The Arthur Brooks of AEI has a book called Who Really Cares, here’s Ezra Klein summing up the results:
[It] cites data showing that "households headed by conservatives give 30 percent more to charity than households headed by liberals." Every so often, his findings are trumpeted as proof that conservatives are more genuinely compassionate than liberals. And that's exactly what Nick Kristof did over the weekend.
But the difference can be explained in one word, and it's not "compassion." It's "religion." A recent survey from Google similarly found that self-identified conservatives gave more to charity than did self-identified liberals. But they also found that "if donations to all religious organizations are excluded, liberals give slightly more to charity than conservatives do."

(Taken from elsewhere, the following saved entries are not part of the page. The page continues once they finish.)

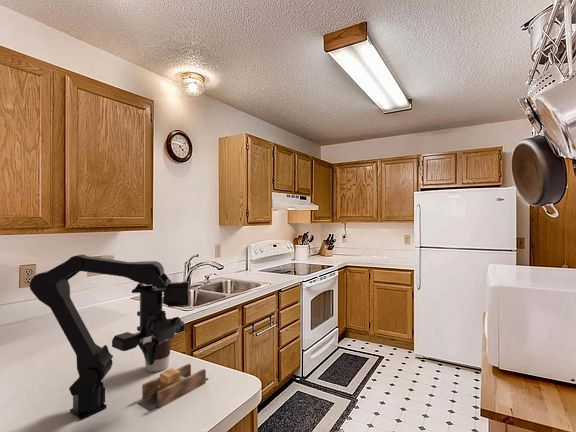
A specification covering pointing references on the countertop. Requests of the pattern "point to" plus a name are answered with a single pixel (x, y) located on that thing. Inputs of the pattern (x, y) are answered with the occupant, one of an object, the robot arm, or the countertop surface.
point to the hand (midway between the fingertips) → (150, 364)
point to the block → (169, 377)
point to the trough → (171, 388)
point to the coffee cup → (160, 358)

If liberals give only slightly more after religious organizations are excluded, then I’m guessing liberals are giving less over all even after you account for the fact that a good percentage of religious donations essentially go to member services. Ezra talks a bit about what really counts as charity, there’s a good argument that we’re overvaluing donations to the Ivies and that sort of thing. They aren’t adding that many more students so better Ivies are not going to help the poor that much even if they do a good job of expanding need-based aid.
Anyhow, I think Ezra gets it wrong when he queries what really counts. I think it is fair to exclude funding spent on overhead, fund-raising, and member services. However beyond that we’re best off categorizing into the type of benefit provided rather than arguing what counts.
Beyond that, I think there’s a few ways to consider this:
- Getting averaging the percentage given by household rather than dividing the amount given by the number of households. Doing it the latter way emphasizes how much the rich give.
- Beyond that, apply the Widow’s Mite principle. Giving out of scarce funds counts more than giving of abundance. Breaking down to compare similar income quartiles or perhaps by how household income compares to the poverty rate.
- Include state and local taxes that get spend towards charitable ends. We vote both with our ballots and our feet, choosing to live in a higher tax but better service providing community is a charitable choice.
Kristof does note that apparently conservatives give more blood, which is about as equitable of a measure as there is out there. So I’m guessing that liberals won’t necessarily out perform conservatives even under some of these criteria.